**Selected text**:
════

In cross examination the plaintiff admitted selling the land in dispute to the
defendant but added that the defendant did not comply with their agreement and so
e did not give the defendant a receipt. That the defendant only made a part payment
of Gh¢40.00, outstanding Gh¢30.00. The plaintiff admitted the defendant has been
farming on the plot sold to him. That when the Community gave a directive that no
one should develop the area earmark for the market he resolved the matter and
asked the defendant to develop the land as the others were doing but he failed to do
so. The defendant then asked for a refund and also told the plaintiff that he could
sell the land if someone showed interest.
At this point the defendant tendered in evidence the letter the Traditional Council
served him regarding the disputed land. The defendant put to the plaintiff that he
stopped the blocks he was making after he was ordered to do so because he did not
want to get involved in litigation. The plaintiff admitted that and said the defendant
had already told him to get a buyer so when he got one he sent him to the defendant
and told the defendant that when the buyer paid for plot the defendant should pay
the balance owed him and then he would issue a receipt for the it. The plaintiff
admitted counting the Gh¢1,000.00 part payment Moses Agbemafle paid and then
handed it to the defendant and told him that when the defendant gave him his share
he would issue the receipt to Moses. That when Moses refused to take possession the
defendant refunded the Gh¢4,800.oo and later said he would sell it for Gh¢8,000.00.

════

**Raw data**:

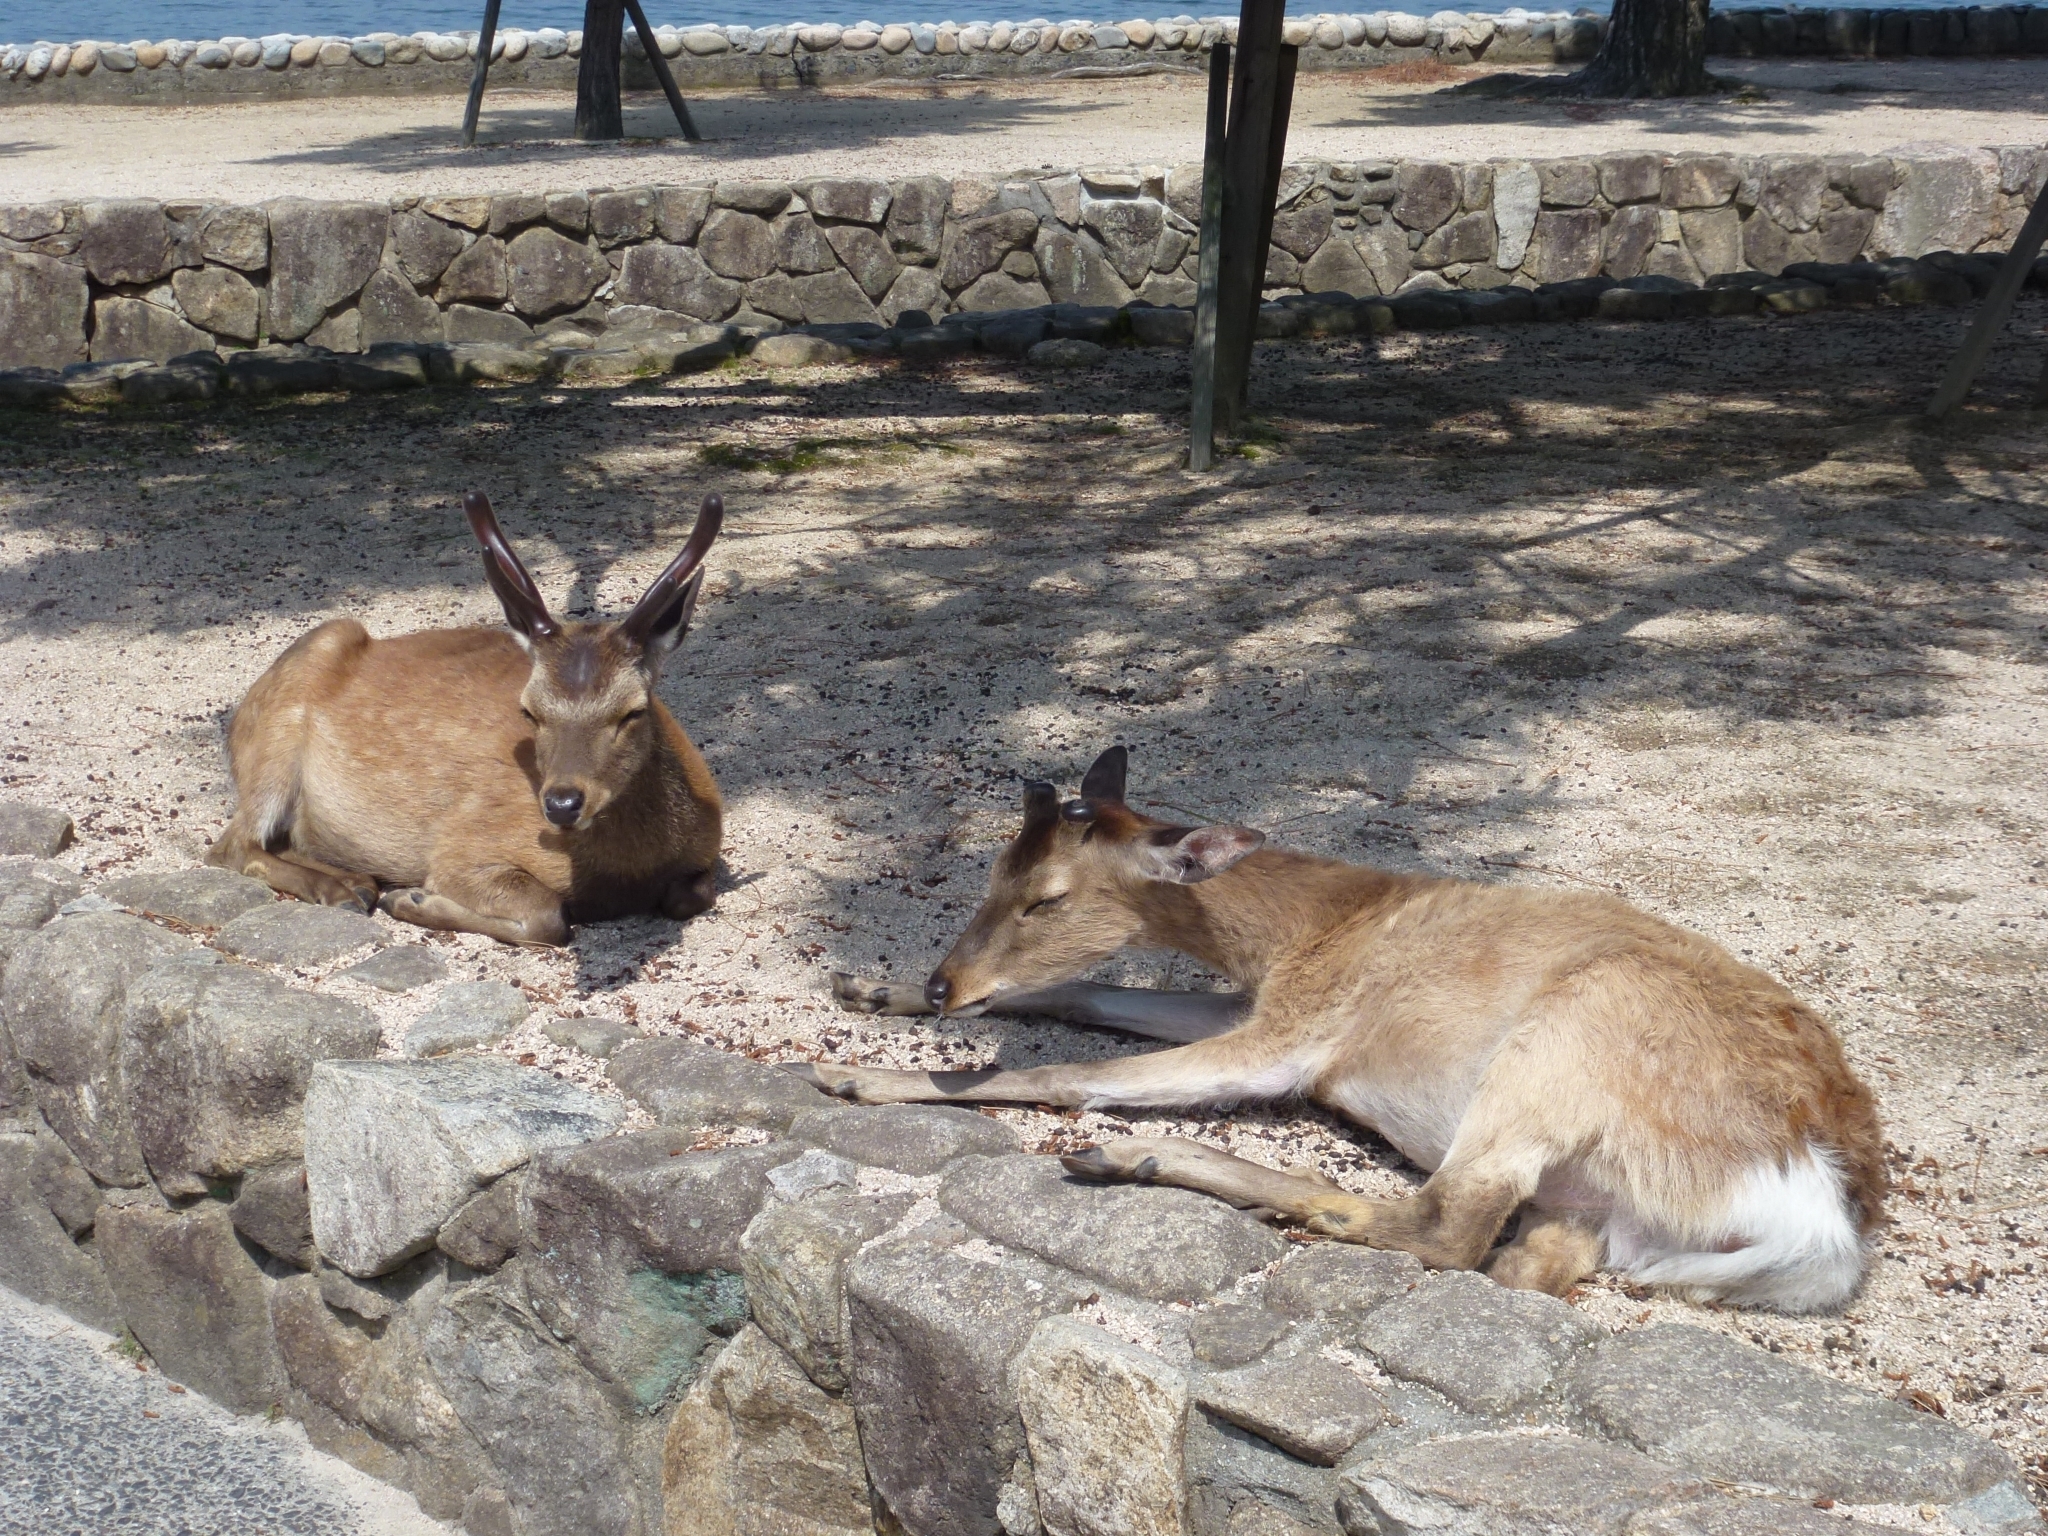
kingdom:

════

**Exercise goal**:
Print the part of the cross-examination passage starting with "In cross examination" and going on through "someone showed interest.". This exercise doesn't use the listing.

**Exercise answer**:
In cross examination the plaintiff admitted selling the land in dispute to the
defendant but added that the defendant did not comply with their agreement and so
e did not give the defendant a receipt. That the defendant only made a part payment
of Gh¢40.00, outstanding Gh¢30.00. The plaintiff admitted the defendant has been
farming on the plot sold to him. That when the Community gave a directive that no
one should develop the area earmark for the market he resolved the matter and
asked the defendant to develop the land as the others were doing but he failed to do
so. The defendant then asked for a refund and also told the plaintiff that he could
sell the land if someone showed interest.